Deputada Alice Portugal, coautora da PEC
“Eu acredito que a gente possa avançar numa modificação de jornada mesmo que ela não seja uma modificação tão significativa, mas não há dúvida de que, se fazendo uma jornada 5×2, articular turnos, medidas atenuantes para que não haja prejuízo, eu acredito que será muito bom para o Brasil”, completou.
Votação próxima
Também ao Portal A TARDE, o deputado federal Daniel Almeida (PCdoB-BA) estima que a votação do projeto, na Comissão do Trabalho na Casa, aconteça no dia 11 de março, com a proposta sendo votada ainda neste semestre.
“Tem uma pressão muito grande da sociedade e de muitos parlamentares para que no mês de março e abril nós possamos votar essa matéria. Então, eu tenho muita confiança de que andará aqui na Câmara dos Deputados e algumas votações em comissão e no plenário vão acontecer até o final do mês de abril”, disse o comunista.
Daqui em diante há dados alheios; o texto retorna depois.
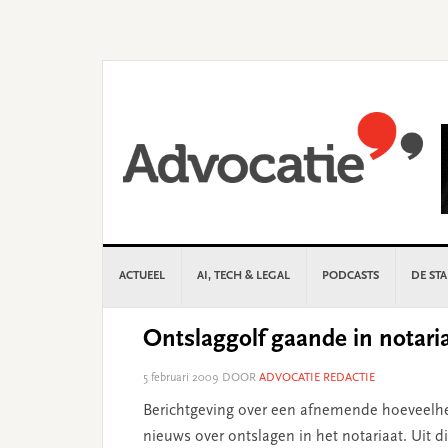
Skip
Skip
Skip
Skip
to
to
to
to
primary
main
primary
footer
navigation
content
sidebar
ACTUEEL
AI, TECH & LEGAL
PODCASTS
DE ST
Ontslaggolf gaande in notari
5 februari 2009
DOOR
ADVOCATIE REDACTIE
Berichtgeving over een afnemende hoeveelhe
nieuws over ontslagen in het notariaat. Uit d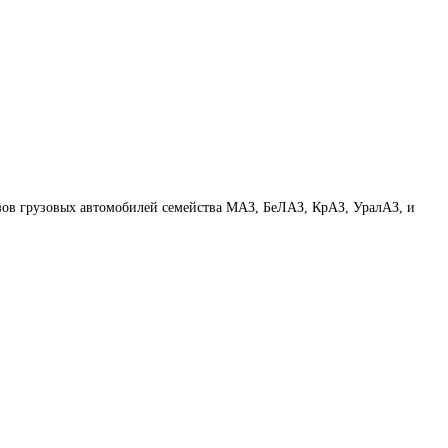
зов грузовых автомобилей семейства МАЗ, БеЛАЗ, КрАЗ, УралАЗ, и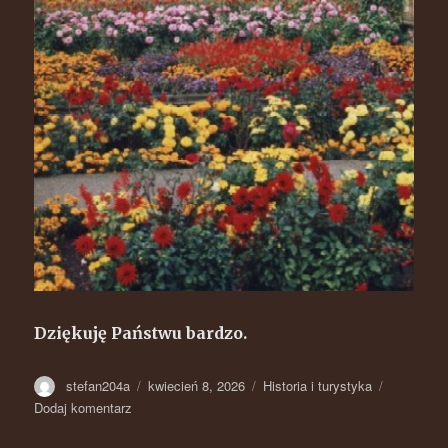
Dziękuję Państwu bardzo.
Autor
stefan204a
Opublikowano
kwiecień 8, 2026
Kategorie
Historia i turystyka
Dodaj komentarz
do
Ratowoklasztor.pl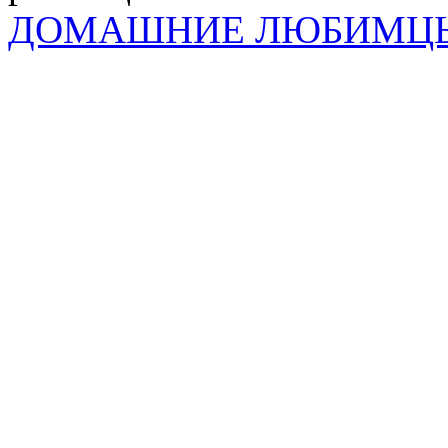
ДОМАШНИЕ ЛЮБИМЦ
Deputado Daniel Almeida (PCdoB)
Críticas ao empresariado
Por outro lado, o parlamentar teceu críticas aos empresários que tem adotado postura contrária à proposta de fim da escala. “Os empresários sempre vão se posicionar contrários. Porque foi assim em todos os momentos históricos desde que o capitalismo surgiu no mundo há mais de 200 anos”, afirmou ele.
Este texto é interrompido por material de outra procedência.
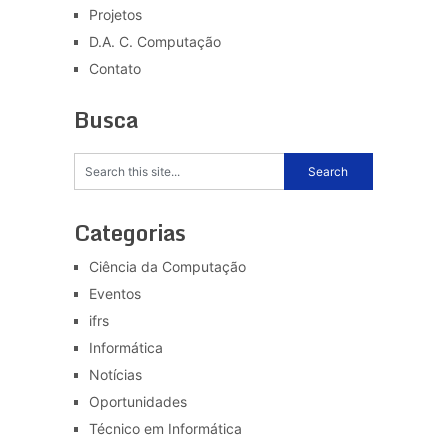
Projetos
D.A. C. Computação
Contato
Busca
Categorias
Ciência da Computação
Eventos
ifrs
Informática
Notícias
Oportunidades
Técnico em Informática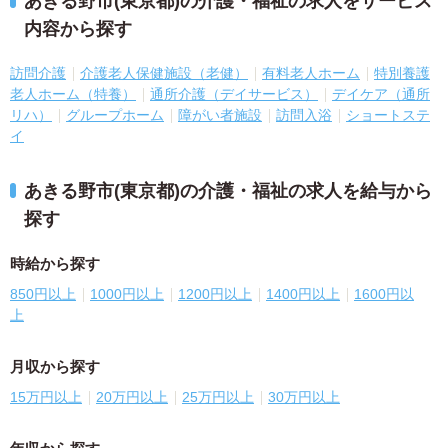
あきる野市(東京都)の介護・福祉の求人をサービス
内容から探す
訪問介護
介護老人保健施設（老健）
有料老人ホーム
特別養護
老人ホーム（特養）
通所介護（デイサービス）
デイケア（通所
リハ）
グループホーム
障がい者施設
訪問入浴
ショートステ
イ
あきる野市(東京都)の介護・福祉の求人を給与から
探す
時給から探す
850円以上
1000円以上
1200円以上
1400円以上
1600円以
上
月収から探す
15万円以上
20万円以上
25万円以上
30万円以上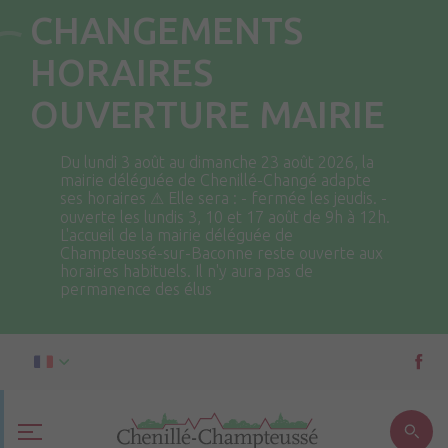
CHANGEMENTS
HORAIRES
OUVERTURE MAIRIE
Du lundi 3 août au dimanche 23 août 2026, la
mairie déléguée de Chenillé-Changé adapte
ses horaires ⚠ Elle sera : - fermée les jeudis. -
ouverte les lundis 3, 10 et 17 août de 9h à 12h.
L'accueil de la mairie déléguée de
Champteussé-sur-Baconne reste ouverte aux
horaires habituels. Il n'y aura pas de
permanence des élus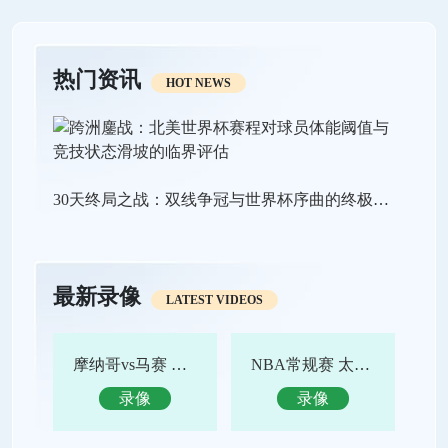
热门资讯
HOT NEWS
30天终局之战：双线争冠与世界杯序曲的终极狂飙
最新录像
LATEST VIDEOS
摩纳哥vs马赛 全场录像回放
NBA常规赛 太阳vs鹈鹕 全场集锦
录像
录像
“O empresário sempre quer ter uma quantidade maior de trabalhos por um pagamento menor porque é daí que se subtrai o lucro da atividade empresarial. Então, todas as vezes que se discutiu redução de jornada de trabalho, teve resistência do mundo empresarial. Não é novidade. Mas, o empresariado sabe que as condições de evolução tecnológica e as condições políticas não vão permitir que eles resistam o suficiente para impedir a votação”, alertou.
Tendência
Para outro parlamentar governista ouvido pelo Portal A TARDE, a tendência é a de que o processo avance para a escala no formato 5×2. No entanto, para os pequenos e microempreendedores, estes devem ter alguma espécie de alento no processo de transição, dos pontos de vista fiscal e organizacional.
“Eu acredito, inclusive, que o ambiente político é totalmente favorável à aprovação do fim da escala 6×1. Agora, haverá nuances que serão tratadas para uma transição. Isso no setor empresarial é possível ser feito, até porque existe uma coisa no mundo chamada consumo”, afirmou um parlamentar da base governista.
“Principalmente o consumo físico das empresas físicas, que não conseguem competir do tamanho necessário com as marketplaces e com o e-commerce e o fato de as pessoas poderem ter mais tempo para cuidar de suas famílias”, completou.
Azi na relatoria
O relator da proposta na Casa é o deputado federal Paulo Azi (União-BA). Mesmo sendo um parlamentar da base de oposição ao presidente Lula (PT), os deputados baianos ouvidos pelo Portal A TARDE acreditaram que o membro do União não colocará empecilhos para dar continuidade ao texto.
“Eu acompanhei a movimentação e vi que a relatoria vai estar na mão de um político baiano do campo conservador. Mas, eu espero que a gente possa chegar a um denominador comum e que, mesmo sendo conservador, entenda a situação”, afirmou um interlocutor.
“Com o aval do presidente da Casa [Hugo Motta], e ele evidentemente tem muito bom senso […] eu acredito que a matéria poderá sair com um escopo interessante que mude o modelo de jornada e não prejudique a economia”, finalizou Alice Portugal.